**** Source information

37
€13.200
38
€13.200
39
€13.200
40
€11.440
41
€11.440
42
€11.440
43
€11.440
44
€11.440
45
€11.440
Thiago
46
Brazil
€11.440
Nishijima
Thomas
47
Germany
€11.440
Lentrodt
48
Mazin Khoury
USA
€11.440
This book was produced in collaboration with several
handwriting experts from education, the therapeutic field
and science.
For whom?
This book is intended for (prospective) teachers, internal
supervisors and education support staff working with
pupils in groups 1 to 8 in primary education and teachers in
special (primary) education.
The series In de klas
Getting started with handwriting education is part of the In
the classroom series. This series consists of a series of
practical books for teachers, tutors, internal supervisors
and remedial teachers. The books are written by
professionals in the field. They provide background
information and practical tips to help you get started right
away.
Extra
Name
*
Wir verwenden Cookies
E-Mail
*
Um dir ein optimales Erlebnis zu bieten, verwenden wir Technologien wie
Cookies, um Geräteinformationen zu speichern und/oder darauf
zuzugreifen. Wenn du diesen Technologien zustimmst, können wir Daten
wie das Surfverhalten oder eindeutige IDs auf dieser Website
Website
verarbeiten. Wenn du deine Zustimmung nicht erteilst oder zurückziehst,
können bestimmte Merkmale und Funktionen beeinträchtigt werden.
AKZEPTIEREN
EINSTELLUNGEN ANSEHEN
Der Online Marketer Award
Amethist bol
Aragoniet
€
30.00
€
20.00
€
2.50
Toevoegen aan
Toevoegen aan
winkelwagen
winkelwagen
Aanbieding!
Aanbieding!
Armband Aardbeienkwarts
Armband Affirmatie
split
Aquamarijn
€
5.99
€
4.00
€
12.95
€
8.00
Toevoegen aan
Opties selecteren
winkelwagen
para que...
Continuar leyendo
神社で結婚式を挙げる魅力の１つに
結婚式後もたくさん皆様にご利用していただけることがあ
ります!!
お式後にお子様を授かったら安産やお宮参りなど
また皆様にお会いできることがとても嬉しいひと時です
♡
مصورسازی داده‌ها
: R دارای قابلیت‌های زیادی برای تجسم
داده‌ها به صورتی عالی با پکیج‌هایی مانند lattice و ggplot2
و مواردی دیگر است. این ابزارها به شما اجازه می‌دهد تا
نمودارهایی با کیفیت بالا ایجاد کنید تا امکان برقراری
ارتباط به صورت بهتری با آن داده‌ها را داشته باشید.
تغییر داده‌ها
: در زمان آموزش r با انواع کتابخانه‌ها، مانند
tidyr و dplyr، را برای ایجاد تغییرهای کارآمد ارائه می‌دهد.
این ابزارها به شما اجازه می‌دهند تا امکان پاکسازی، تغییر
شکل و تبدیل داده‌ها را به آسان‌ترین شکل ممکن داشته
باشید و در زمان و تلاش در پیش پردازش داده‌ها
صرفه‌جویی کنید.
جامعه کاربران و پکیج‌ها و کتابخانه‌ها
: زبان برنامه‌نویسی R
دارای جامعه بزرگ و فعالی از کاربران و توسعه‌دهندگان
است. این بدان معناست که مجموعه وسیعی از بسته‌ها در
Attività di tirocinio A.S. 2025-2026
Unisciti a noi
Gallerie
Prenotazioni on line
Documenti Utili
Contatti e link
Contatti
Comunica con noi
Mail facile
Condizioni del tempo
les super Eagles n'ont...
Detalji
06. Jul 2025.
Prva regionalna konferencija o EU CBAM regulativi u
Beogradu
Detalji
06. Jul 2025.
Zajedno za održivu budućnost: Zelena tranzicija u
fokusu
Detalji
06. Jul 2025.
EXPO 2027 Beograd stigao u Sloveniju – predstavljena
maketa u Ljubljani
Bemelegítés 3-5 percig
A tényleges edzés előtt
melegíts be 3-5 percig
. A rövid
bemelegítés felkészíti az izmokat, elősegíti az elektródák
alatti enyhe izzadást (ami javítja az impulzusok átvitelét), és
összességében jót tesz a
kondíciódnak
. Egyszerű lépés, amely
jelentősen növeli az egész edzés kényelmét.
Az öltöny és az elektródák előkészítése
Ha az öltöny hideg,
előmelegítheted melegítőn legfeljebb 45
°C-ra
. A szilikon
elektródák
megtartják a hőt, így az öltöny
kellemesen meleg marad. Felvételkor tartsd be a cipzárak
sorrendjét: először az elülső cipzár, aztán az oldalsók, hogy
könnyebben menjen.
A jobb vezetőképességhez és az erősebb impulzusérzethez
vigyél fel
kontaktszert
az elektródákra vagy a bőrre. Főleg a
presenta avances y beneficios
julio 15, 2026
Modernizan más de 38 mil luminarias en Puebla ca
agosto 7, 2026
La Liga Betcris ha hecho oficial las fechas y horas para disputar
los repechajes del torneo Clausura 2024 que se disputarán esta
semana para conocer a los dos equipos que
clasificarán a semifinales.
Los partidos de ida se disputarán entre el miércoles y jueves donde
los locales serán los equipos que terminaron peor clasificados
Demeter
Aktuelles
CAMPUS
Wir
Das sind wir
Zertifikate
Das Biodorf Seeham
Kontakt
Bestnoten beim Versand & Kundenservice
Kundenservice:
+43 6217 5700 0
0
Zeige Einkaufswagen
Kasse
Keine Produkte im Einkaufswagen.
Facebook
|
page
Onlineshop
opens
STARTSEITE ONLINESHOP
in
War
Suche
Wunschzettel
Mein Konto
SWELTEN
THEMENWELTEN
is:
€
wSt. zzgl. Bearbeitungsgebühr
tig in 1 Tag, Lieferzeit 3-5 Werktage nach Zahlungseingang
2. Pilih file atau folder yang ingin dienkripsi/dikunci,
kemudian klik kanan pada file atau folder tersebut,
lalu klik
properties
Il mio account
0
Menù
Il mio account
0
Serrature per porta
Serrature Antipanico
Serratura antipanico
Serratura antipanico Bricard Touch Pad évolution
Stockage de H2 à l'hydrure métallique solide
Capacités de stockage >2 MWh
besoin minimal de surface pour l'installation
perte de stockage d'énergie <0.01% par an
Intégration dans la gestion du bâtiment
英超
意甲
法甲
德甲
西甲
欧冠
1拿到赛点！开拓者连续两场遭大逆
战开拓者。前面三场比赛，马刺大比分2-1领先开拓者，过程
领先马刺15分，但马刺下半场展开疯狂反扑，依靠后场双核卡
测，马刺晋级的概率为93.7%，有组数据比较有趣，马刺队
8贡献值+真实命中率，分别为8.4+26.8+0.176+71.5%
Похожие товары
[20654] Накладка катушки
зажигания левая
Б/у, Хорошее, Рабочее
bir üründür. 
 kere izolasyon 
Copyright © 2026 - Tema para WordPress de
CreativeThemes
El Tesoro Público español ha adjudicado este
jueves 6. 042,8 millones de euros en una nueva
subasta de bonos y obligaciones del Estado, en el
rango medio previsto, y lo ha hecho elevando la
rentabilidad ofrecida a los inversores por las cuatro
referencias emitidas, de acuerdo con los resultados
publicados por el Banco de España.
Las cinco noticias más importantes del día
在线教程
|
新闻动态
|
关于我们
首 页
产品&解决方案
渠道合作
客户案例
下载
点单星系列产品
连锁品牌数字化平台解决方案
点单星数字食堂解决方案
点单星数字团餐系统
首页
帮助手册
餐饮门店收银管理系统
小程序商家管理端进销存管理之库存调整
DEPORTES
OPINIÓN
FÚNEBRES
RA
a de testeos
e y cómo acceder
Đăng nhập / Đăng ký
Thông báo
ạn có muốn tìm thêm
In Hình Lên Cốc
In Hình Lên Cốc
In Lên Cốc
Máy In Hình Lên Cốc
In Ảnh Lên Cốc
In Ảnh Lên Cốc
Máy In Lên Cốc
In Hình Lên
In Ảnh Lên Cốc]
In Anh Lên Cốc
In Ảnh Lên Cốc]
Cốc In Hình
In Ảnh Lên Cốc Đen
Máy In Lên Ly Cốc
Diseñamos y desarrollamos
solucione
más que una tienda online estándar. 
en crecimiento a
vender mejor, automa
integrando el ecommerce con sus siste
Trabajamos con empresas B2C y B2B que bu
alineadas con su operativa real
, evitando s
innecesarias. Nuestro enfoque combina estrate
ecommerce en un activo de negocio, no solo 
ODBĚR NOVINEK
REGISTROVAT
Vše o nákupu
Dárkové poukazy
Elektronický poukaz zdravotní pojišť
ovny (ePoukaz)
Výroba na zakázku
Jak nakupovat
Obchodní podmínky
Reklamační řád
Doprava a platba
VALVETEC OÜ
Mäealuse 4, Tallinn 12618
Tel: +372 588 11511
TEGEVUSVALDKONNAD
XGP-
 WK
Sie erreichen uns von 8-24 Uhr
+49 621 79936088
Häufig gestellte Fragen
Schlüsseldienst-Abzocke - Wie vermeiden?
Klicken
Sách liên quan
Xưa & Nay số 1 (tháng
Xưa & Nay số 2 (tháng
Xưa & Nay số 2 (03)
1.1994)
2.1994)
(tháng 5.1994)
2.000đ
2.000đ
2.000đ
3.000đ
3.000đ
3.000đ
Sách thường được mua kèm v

********

Directions. Please write out the entries above, from their first line through the line containing "نمودارهایی با کیفیت", reproducing each line unchanged.

Answer area.
37
€13.200
38
€13.200
39
€13.200
40
€11.440
41
€11.440
42
€11.440
43
€11.440
44
€11.440
45
€11.440
Thiago
46
Brazil
€11.440
Nishijima
Thomas
47
Germany
€11.440
Lentrodt
48
Mazin Khoury
USA
€11.440
This book was produced in collaboration with several
handwriting experts from education, the therapeutic field
and science.
For whom?
This book is intended for (prospective) teachers, internal
supervisors and education support staff working with
pupils in groups 1 to 8 in primary education and teachers in
special (primary) education.
The series In de klas
Getting started with handwriting education is part of the In
the classroom series. This series consists of a series of
practical books for teachers, tutors, internal supervisors
and remedial teachers. The books are written by
professionals in the field. They provide background
information and practical tips to help you get started right
away.
Extra
Name
*
Wir verwenden Cookies
E-Mail
*
Um dir ein optimales Erlebnis zu bieten, verwenden wir Technologien wie
Cookies, um Geräteinformationen zu speichern und/oder darauf
zuzugreifen. Wenn du diesen Technologien zustimmst, können wir Daten
wie das Surfverhalten oder eindeutige IDs auf dieser Website
Website
verarbeiten. Wenn du deine Zustimmung nicht erteilst oder zurückziehst,
können bestimmte Merkmale und Funktionen beeinträchtigt werden.
AKZEPTIEREN
EINSTELLUNGEN ANSEHEN
Der Online Marketer Award
Amethist bol
Aragoniet
€
30.00
€
20.00
€
2.50
Toevoegen aan
Toevoegen aan
winkelwagen
winkelwagen
Aanbieding!
Aanbieding!
Armband Aardbeienkwarts
Armband Affirmatie
split
Aquamarijn
€
5.99
€
4.00
€
12.95
€
8.00
Toevoegen aan
Opties selecteren
winkelwagen
para que...
Continuar leyendo
神社で結婚式を挙げる魅力の１つに
結婚式後もたくさん皆様にご利用していただけることがあ
ります!!
お式後にお子様を授かったら安産やお宮参りなど
また皆様にお会いできることがとても嬉しいひと時です
♡
مصورسازی داده‌ها
: R دارای قابلیت‌های زیادی برای تجسم
داده‌ها به صورتی عالی با پکیج‌هایی مانند lattice و ggplot2
و مواردی دیگر است. این ابزارها به شما اجازه می‌دهد تا
نمودارهایی با کیفیت بالا ایجاد کنید تا امکان برقراری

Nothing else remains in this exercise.